WHAT YOU HAVE TO DO
Whenever a line carries the word "wrist", pull it out of the entries.

Keypoint text descriptions:
=-=-=-=-=
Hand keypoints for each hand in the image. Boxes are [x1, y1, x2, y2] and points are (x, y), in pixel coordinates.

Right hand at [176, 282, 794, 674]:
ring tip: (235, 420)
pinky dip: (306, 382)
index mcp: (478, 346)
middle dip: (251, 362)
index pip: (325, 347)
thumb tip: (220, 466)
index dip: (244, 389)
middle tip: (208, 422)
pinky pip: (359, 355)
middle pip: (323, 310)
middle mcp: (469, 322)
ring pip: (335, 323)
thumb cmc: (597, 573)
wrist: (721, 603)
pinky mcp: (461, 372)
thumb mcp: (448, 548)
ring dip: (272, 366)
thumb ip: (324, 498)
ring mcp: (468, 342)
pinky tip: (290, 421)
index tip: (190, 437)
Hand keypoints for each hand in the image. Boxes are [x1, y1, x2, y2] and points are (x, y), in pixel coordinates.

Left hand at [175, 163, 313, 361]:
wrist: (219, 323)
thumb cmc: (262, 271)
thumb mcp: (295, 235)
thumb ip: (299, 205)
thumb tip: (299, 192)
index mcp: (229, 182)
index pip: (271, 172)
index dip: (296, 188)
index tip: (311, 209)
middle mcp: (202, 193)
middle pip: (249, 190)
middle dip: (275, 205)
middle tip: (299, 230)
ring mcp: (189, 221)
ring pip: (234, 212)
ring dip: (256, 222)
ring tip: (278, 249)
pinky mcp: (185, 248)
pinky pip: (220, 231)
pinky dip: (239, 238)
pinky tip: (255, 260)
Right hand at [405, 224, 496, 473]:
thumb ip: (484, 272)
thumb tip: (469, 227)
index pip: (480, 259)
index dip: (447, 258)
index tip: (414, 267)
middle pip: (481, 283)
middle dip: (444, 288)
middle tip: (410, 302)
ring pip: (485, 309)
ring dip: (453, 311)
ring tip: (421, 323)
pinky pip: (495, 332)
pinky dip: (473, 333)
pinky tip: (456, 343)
=-=-=-=-=
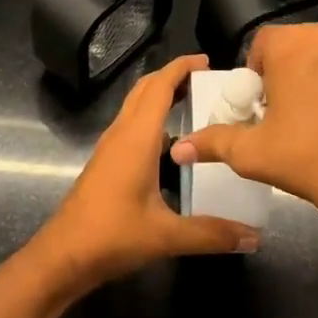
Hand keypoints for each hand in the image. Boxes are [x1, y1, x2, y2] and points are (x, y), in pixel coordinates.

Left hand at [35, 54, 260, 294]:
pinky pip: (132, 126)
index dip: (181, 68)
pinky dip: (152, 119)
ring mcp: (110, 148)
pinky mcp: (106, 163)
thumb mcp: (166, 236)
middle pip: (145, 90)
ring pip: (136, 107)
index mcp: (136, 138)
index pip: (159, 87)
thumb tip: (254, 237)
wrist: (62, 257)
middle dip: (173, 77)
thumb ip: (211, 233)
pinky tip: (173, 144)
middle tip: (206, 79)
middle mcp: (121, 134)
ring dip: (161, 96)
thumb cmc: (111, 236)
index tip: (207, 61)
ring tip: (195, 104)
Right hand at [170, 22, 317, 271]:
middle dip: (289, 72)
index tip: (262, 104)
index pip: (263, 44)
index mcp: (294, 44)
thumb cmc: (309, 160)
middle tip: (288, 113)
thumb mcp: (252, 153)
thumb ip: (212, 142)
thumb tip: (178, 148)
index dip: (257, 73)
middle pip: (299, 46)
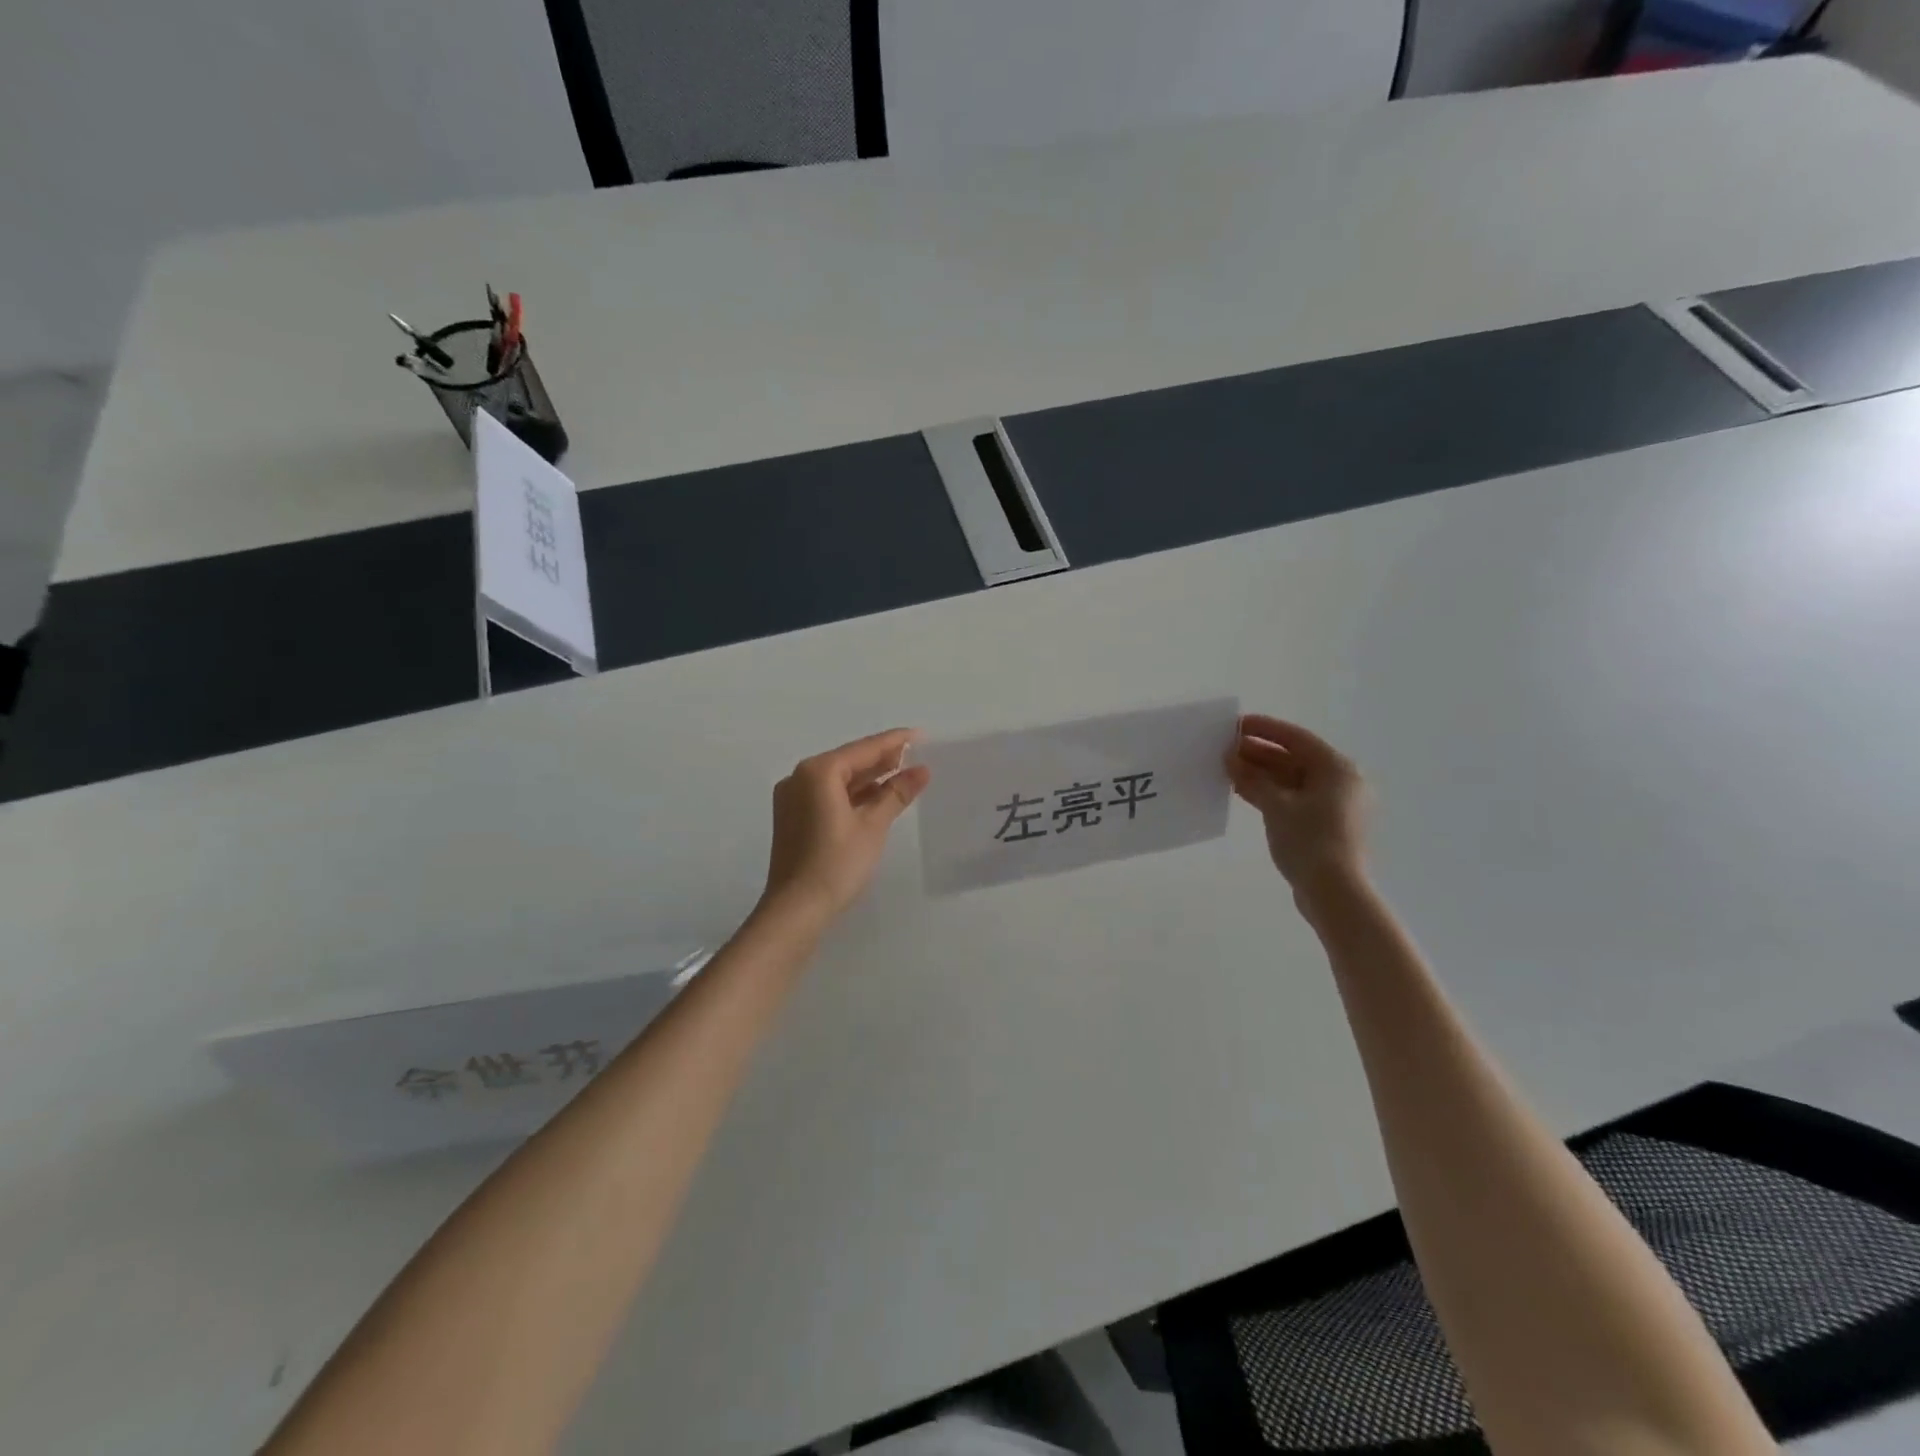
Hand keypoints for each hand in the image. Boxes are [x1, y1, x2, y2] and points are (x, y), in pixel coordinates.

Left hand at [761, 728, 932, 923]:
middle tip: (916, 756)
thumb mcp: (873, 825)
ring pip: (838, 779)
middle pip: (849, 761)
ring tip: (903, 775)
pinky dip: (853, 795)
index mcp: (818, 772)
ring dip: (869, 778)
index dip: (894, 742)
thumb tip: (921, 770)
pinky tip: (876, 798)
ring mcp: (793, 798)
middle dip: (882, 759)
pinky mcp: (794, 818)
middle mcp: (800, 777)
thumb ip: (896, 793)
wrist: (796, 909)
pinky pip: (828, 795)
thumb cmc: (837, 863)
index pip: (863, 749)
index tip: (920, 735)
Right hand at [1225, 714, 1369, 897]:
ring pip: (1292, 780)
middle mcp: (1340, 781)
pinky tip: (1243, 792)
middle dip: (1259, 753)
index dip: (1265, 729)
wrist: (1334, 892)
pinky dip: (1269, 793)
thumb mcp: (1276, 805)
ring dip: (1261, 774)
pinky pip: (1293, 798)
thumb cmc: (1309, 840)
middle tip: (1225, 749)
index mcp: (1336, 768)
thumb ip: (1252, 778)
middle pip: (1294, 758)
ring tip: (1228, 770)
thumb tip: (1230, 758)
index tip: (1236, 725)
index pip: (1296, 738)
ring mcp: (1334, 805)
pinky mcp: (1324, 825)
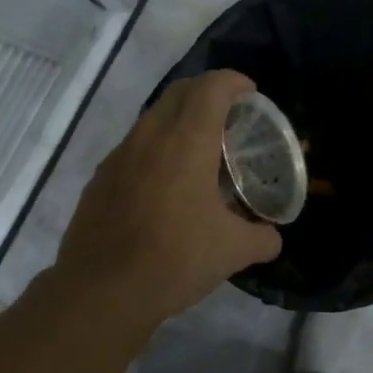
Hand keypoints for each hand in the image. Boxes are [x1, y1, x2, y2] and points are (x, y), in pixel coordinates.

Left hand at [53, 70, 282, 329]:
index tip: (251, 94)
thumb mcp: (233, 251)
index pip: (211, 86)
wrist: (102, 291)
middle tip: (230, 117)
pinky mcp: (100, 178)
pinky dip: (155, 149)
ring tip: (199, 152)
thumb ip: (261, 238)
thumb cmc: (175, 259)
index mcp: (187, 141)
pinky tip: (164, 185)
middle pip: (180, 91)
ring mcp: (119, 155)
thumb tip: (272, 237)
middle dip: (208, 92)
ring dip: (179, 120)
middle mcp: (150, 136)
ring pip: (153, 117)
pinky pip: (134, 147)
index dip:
=-=-=-=-=
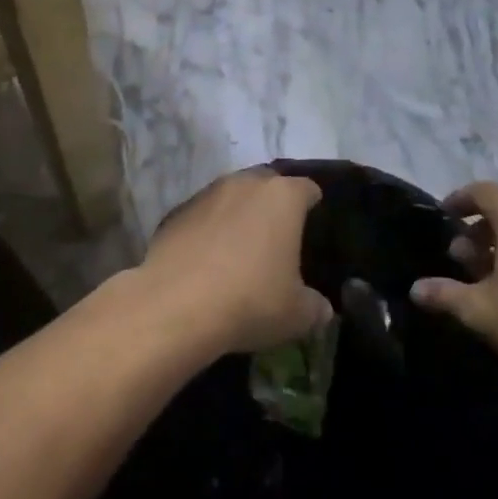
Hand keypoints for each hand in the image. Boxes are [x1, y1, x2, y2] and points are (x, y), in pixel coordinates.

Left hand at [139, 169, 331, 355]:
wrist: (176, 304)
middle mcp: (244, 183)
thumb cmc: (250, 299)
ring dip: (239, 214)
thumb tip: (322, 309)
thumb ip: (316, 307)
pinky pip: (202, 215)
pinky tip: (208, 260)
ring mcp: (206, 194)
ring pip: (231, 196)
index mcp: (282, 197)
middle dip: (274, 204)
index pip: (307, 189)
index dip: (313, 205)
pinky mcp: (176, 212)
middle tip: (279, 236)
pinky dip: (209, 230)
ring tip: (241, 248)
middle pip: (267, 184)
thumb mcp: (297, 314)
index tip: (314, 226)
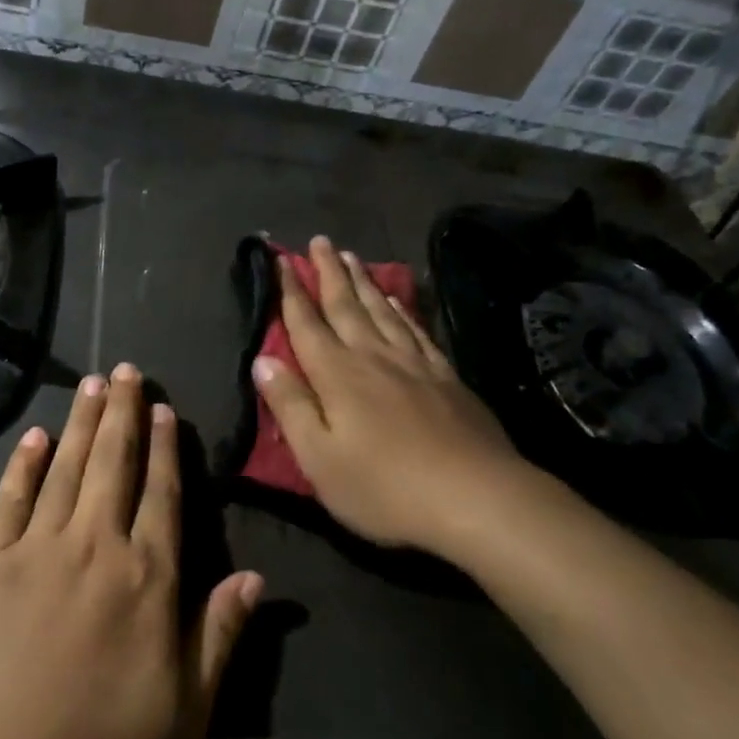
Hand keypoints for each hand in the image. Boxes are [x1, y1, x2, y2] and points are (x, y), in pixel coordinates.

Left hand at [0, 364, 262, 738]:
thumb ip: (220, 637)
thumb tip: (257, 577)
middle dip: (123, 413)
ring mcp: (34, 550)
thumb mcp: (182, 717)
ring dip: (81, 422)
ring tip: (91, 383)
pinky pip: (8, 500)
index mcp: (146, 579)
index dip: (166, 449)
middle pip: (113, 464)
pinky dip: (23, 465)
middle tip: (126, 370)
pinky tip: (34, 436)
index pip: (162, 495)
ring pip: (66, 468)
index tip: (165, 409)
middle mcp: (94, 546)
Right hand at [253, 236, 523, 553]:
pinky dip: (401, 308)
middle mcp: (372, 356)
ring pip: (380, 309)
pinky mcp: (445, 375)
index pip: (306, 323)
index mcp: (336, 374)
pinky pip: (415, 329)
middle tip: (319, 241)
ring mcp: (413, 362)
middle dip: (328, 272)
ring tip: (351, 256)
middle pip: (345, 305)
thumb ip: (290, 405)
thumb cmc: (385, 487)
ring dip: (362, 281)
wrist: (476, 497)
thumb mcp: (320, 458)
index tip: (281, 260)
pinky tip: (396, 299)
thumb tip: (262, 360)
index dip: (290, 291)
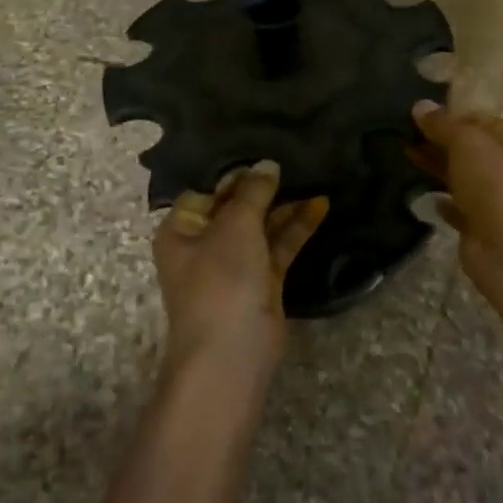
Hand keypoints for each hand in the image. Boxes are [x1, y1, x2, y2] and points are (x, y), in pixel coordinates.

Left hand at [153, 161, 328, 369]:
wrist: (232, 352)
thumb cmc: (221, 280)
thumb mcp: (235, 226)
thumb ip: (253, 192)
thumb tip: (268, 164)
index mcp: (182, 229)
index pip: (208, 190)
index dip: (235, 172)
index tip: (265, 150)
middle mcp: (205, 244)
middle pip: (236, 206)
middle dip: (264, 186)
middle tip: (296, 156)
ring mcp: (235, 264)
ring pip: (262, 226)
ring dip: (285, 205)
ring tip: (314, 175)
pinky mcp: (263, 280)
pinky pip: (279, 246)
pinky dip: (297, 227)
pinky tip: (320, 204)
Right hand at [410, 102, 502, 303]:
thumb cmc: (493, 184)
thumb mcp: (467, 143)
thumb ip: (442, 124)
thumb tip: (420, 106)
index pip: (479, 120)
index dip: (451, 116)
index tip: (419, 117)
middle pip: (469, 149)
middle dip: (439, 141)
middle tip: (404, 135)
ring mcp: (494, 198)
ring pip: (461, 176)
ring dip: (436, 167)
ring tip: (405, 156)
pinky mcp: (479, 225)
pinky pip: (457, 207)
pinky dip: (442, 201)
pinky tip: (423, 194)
=-=-=-=-=
TASK ANSWER
wrist: (721, 603)
wrist: (219, 323)
wrist: (62, 257)
wrist: (796, 909)
wrist: (1334, 892)
wrist: (102, 291)
wrist: (176, 304)
wrist: (476, 497)
wrist: (232, 352)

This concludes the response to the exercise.